TEXT SHOWN Start Marker

JAPAN: In a step towards resolving a delicate US-Japan diplomatic stand-off, a US military lawyer arrived in Japan yesterday to begin advising an American soldier accused of deserting to North Korea almost 40 years ago.
Mr Charles Robert Jenkins (64), an army sergeant who Washington says defected in 1965, was brought to Japan for medical care last month with his Japanese wife, Ms Hitomi Soga, and their two daughters after the family was reunited in Jakarta on July 9th.
Washington has said it has the right to take Mr Jenkins into custody so he can face a court martial for desertion, but has put off doing so while he remains in hospital.
Mr Jenkins's fate is a sensitive issue for Washington and Tokyo, which wants him to be able to live in Japan with his family.
Mr Jenkins's wife was abducted by North Korean agents and kept there for decades, but was allowed to return to Japan with other abductees nearly two years ago.
Her plight has attracted widespread public sympathy in Japan.
Speculation has mounted that a plea bargain might be the most realistic solution and the US military lawyer was expected to explain court-martial and plea-bargaining procedures in an initial meeting with Mr Jenkins at the Tokyo hospital yesterday.
Several more meetings were expected during his stay.
A private US lawyer hired by Mr Jenkins's American relatives to seek a pardon for the former GI agreed that a plea bargain seemed likely.
"I think this will be resolved through some sort of plea at a court martial and hope it can be worked out with a plea and no confinement," Mr James B. Craven III, a retired US naval reserve officer and civilian lawyer, said. "I don't think our government wants to lock him up."

TEXT SHOWN End Marker

TASKS TO COMPLETE:
[A] Name every person identified by name in the news report about the US soldier in Japan.
[B] Retype the passage of the news report that begins at the words "Mr Jenkins's fate" and stops after "Tokyo hospital yesterday.".
The listing has nothing to do with the news report.

INFORMATION PROVIDED Start Marker

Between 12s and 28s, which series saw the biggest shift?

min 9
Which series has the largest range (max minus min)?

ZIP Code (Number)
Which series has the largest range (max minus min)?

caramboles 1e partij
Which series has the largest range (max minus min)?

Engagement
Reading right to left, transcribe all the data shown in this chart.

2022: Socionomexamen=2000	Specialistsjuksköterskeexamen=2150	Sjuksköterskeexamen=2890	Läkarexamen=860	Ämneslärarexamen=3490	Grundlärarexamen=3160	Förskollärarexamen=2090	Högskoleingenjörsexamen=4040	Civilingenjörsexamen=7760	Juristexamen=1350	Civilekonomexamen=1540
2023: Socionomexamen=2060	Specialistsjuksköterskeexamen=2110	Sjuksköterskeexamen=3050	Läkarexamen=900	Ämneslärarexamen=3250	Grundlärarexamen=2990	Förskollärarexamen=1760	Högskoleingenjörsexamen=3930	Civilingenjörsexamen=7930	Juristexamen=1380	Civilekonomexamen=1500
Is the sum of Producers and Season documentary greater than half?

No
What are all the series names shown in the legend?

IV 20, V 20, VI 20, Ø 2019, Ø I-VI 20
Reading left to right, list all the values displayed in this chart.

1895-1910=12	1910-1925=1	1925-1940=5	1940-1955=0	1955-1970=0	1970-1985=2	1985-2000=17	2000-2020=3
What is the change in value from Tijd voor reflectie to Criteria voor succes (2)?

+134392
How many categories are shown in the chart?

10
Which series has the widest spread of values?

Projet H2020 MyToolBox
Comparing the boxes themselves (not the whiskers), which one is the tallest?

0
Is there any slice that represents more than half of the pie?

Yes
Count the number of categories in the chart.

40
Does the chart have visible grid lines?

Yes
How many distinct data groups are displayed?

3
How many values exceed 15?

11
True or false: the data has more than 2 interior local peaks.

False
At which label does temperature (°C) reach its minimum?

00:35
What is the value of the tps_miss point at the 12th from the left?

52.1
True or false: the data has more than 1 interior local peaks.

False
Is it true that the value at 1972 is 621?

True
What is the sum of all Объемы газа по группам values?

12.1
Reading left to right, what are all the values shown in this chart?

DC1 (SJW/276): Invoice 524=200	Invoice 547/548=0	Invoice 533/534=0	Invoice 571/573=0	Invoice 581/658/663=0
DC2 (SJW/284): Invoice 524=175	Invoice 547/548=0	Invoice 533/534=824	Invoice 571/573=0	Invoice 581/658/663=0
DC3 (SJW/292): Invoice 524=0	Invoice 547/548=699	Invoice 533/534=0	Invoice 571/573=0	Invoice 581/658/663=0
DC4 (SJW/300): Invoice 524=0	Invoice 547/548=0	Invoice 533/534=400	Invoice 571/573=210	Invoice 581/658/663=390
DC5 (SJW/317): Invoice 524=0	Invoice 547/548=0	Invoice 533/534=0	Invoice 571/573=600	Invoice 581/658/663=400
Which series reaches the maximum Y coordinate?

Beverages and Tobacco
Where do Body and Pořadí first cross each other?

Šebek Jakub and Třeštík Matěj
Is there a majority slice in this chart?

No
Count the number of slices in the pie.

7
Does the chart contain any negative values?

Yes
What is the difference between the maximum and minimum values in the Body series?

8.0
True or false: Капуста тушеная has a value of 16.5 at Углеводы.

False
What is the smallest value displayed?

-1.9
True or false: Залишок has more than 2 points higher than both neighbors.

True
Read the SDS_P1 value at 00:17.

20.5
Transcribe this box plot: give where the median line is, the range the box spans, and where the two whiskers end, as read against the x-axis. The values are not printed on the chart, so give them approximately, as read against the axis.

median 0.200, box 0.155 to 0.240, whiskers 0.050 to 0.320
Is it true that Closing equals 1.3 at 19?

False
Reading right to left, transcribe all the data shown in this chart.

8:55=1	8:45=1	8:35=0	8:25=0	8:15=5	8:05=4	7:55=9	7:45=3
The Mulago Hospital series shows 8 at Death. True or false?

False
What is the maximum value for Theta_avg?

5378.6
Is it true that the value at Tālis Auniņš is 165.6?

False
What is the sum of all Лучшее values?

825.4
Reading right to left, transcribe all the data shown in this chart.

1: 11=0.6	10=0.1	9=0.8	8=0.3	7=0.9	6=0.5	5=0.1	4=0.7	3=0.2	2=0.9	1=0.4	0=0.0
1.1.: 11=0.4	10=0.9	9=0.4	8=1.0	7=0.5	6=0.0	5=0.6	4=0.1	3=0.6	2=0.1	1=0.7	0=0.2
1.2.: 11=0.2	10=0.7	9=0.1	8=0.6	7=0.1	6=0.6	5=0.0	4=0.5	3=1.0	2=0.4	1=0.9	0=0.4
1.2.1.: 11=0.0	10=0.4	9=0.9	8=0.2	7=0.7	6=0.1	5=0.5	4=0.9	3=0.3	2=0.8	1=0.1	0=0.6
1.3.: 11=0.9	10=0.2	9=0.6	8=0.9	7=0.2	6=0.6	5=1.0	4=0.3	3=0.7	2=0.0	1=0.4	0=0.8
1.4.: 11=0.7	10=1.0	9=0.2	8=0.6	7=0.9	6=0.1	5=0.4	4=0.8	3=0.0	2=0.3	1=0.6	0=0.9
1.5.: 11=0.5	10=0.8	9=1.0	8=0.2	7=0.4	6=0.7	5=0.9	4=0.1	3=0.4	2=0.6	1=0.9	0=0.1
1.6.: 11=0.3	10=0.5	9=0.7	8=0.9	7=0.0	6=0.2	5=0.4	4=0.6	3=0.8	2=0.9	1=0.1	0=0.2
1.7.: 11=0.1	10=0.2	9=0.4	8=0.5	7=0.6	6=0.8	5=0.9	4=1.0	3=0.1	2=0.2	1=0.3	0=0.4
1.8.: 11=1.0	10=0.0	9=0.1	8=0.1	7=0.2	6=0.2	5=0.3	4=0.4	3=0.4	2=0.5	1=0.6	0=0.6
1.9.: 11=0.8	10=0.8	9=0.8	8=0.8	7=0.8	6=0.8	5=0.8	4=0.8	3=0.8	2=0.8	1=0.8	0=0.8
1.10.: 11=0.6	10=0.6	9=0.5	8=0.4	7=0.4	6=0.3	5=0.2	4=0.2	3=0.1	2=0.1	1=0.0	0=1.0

INFORMATION PROVIDED End Marker

RESULTS OF THE TASKS:
[A] Charles Robert Jenkins, Hitomi Soga, James B. Craven III

[B]
Mr Jenkins's fate is a sensitive issue for Washington and Tokyo, which wants him to be able to live in Japan with his family.
Mr Jenkins's wife was abducted by North Korean agents and kept there for decades, but was allowed to return to Japan with other abductees nearly two years ago.
Her plight has attracted widespread public sympathy in Japan.
Speculation has mounted that a plea bargain might be the most realistic solution and the US military lawyer was expected to explain court-martial and plea-bargaining procedures in an initial meeting with Mr Jenkins at the Tokyo hospital yesterday.